Numpy in-place type casting-CodePudding

I have a numpy array phase of floats dtype=np.float32 that I convert to integers out ,dtype=np.uint8. Since speed is an issue, this should happen in-place.

I work with code from a previous student and the code doesn't work

phase = np.arange(0, 4, dtype=np.float32).reshape(2, 2)

out = np.empty((2, 2), dtype=np.uint8)

# Prepare the 2pi -> integer conversion factor and convert.
factor = -(256 / 2 / np.pi)
phase *= factor

print("array phase with dtype float \n ", phase)

# There is some randomness involved in casting positive floats to integers.
# Avoid this by going all negative.
maximum = np.amax(phase)
if maximum >= 0:
    toshift = 256 * 2 * np.ceil(maximum / 256)
    phase -= toshift

# Copy and cast the data to the output
np.copyto(out, phase, casting="unsafe")
print("phase array dtype unsigned integer", out)


# This part (along with the choice of type), implements modulo much faster than np.mod().
bw = int(256 - 1)
np.bitwise_and(out, bw, out=out)
print("array module bit depth \n", out)

The output is

array phase with dtype float 
  [[  -0.      -162.97466]
 [-325.9493  -488.92395]]
phase array dtype unsigned integer [[  0  94]
 [187  24]]
array module bit depth 
 [[  0  94]
 [187  24]]

Executing this program yields results that I don't understand:

Why does e.g. -162 get mapped to 94?
I am aware of the flag casting=unsafe but it is required to to in-place conversion.
I am also aware that 300 > 256 and hence the np.uint8 data-type is too small. I guess i should increase it to np.uint16?
Why is there some randomness involved when casting positive floats to integer?
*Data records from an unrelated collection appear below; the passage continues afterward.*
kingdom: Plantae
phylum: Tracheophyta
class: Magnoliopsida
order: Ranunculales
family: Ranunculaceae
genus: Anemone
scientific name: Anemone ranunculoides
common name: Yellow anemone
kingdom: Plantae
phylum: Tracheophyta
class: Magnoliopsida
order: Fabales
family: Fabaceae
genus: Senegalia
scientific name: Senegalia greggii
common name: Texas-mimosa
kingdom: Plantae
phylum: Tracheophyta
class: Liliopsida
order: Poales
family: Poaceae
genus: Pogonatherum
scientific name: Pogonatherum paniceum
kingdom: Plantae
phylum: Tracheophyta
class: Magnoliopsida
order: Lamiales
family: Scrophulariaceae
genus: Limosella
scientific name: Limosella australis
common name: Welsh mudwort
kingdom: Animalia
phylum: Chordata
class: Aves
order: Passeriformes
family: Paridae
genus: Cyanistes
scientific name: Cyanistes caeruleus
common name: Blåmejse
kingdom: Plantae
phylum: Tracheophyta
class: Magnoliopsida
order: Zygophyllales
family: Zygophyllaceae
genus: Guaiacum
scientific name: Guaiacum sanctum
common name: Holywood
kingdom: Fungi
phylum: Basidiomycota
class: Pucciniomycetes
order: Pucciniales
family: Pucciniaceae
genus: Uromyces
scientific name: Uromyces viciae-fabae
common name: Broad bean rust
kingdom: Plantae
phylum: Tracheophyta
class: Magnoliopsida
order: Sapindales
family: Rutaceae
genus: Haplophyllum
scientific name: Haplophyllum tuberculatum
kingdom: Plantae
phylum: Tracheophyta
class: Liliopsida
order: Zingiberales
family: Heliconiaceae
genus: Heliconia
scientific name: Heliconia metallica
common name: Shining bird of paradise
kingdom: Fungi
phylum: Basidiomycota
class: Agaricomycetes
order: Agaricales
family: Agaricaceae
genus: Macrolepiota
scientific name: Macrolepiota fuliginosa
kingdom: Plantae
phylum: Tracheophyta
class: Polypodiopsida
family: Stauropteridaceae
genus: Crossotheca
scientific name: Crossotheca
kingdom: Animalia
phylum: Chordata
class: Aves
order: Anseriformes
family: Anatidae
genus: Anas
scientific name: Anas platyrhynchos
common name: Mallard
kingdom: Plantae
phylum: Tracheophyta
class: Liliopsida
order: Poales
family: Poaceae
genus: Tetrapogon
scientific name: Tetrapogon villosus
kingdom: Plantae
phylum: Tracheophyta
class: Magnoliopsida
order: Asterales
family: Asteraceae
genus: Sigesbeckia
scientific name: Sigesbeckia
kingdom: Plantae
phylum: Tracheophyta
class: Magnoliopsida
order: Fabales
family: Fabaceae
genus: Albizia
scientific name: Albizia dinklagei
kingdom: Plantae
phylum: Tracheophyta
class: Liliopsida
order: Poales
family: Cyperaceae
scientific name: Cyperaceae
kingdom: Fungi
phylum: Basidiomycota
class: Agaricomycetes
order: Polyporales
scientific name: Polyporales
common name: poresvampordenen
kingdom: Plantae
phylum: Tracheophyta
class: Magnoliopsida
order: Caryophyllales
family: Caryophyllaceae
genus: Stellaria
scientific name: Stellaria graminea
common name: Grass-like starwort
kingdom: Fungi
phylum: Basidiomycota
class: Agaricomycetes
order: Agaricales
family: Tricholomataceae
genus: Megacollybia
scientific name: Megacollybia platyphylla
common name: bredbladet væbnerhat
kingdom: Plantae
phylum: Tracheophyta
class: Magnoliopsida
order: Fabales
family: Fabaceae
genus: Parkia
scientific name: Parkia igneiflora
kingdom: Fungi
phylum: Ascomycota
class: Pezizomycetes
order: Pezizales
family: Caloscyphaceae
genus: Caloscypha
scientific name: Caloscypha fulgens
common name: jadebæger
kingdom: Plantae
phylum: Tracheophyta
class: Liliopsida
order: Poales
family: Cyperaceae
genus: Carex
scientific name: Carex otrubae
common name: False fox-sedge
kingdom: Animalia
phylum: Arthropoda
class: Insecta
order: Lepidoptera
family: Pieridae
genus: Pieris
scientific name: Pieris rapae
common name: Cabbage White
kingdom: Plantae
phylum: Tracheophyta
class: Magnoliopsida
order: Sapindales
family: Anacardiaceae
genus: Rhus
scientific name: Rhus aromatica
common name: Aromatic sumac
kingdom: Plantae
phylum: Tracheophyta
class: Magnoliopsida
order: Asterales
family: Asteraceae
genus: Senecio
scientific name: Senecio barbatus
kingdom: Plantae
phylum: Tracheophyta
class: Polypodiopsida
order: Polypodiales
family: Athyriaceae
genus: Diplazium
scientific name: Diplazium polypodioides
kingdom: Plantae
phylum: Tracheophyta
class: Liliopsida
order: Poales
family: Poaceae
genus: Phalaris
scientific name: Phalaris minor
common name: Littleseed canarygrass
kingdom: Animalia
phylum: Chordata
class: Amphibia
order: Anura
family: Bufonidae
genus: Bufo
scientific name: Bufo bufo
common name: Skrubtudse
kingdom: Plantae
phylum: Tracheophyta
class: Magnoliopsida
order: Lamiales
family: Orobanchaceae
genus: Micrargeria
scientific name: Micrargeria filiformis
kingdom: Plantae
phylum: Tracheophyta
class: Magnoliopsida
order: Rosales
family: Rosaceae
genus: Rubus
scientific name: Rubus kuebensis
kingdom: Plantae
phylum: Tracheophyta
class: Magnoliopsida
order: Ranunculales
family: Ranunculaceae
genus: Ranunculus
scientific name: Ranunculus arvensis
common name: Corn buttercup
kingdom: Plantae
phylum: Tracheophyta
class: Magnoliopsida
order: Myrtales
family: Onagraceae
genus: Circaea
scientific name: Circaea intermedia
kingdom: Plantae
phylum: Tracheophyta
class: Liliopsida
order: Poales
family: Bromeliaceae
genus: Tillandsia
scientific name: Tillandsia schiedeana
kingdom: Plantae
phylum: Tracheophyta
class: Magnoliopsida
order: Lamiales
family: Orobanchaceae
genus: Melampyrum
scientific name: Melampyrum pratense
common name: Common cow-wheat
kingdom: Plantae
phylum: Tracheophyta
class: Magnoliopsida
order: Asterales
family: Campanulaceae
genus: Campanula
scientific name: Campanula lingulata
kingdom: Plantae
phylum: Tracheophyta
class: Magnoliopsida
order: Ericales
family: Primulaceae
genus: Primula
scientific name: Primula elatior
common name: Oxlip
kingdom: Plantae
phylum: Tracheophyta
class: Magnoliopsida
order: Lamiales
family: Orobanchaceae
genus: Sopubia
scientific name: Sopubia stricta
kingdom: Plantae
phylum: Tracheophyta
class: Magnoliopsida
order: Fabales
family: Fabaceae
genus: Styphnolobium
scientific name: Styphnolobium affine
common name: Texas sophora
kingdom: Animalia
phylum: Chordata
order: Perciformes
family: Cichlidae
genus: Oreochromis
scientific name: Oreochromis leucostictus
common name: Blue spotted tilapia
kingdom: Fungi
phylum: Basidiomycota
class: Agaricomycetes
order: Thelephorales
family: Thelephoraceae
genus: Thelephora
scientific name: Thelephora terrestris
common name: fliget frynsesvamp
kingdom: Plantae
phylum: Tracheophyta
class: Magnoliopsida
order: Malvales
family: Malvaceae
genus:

I have also tried np.astype(np.uint8) but the results are similarly disappointing.

CodePudding user response：

Since speed is an issue, this should happen in-place.

In-place operations are not always necessary faster. This is dependent of the target platform and the way Numpy is compiled (a lot of low-level effects needs to be considered). They are generally not slower though. Reusing buffers is sufficient in some cases (to avoid page-faults). Did you profile your code and found this to be a bottleneck?

Why does e.g. -162 get mapped to 94?

This is because the range of the destination type (0..255 included) does not supports the number -162 nor any negative numbers actually since it is an unsigned integer of 8 bits. As a result, a wraparound happens : 256-162=94. That being said, AFAIK, doing this cause an undefined behaviour. The result from one platform to another can change (and actually did so based on past Numpy questions and issues). Thus, I strongly advise to use a bigger type or to change your code so the values fit in the target output type range.

I am aware of the flag casting=unsafe but it is required to to in-place conversion.

casting=unsafe is pretty explicit. It basically means : "I know exactly what I am doing and accept the risks and the consequence". Use it at your own risk ;) .

I am also aware that 300 > 256 and hence the np.uint8 data-type is too small. I guess i should increase it to np.uint16?

Since numbers are negative, you should rather use np.int16 instead. Beside this, yes, this is a good idea.

Why is there some randomness involved when casting positive floats to integer?

It is not really random. Such operation is deterministic, but the result is dependent of the target platform and the input numbers (and possibly the low-level state of the processor regarding the specific target platform). In practice, as long as the input numbers fit in the target range and there is no special numbers like NaN, Inf, -Inf values, it should be fine.

I have also tried np.astype(np.uint8) but the results are similarly disappointing.

This is normal. The problem is the same and the same conversion function is called in both cases.

Note the operation you do is not really an in-place operation, except the np.bitwise_and(out, bw, out=out). That being said, it is useless for an np.uint8 type since the range is bounded to 255 anyway.

implements modulo much faster than np.mod()

This is true for positive number but not for negative numbers. For negative numbers, this is dependent of the underlying representation of integers on the target platform. This does not work for processors using the C1 representation. That being said, all mainstream processors use the C2 representation these days.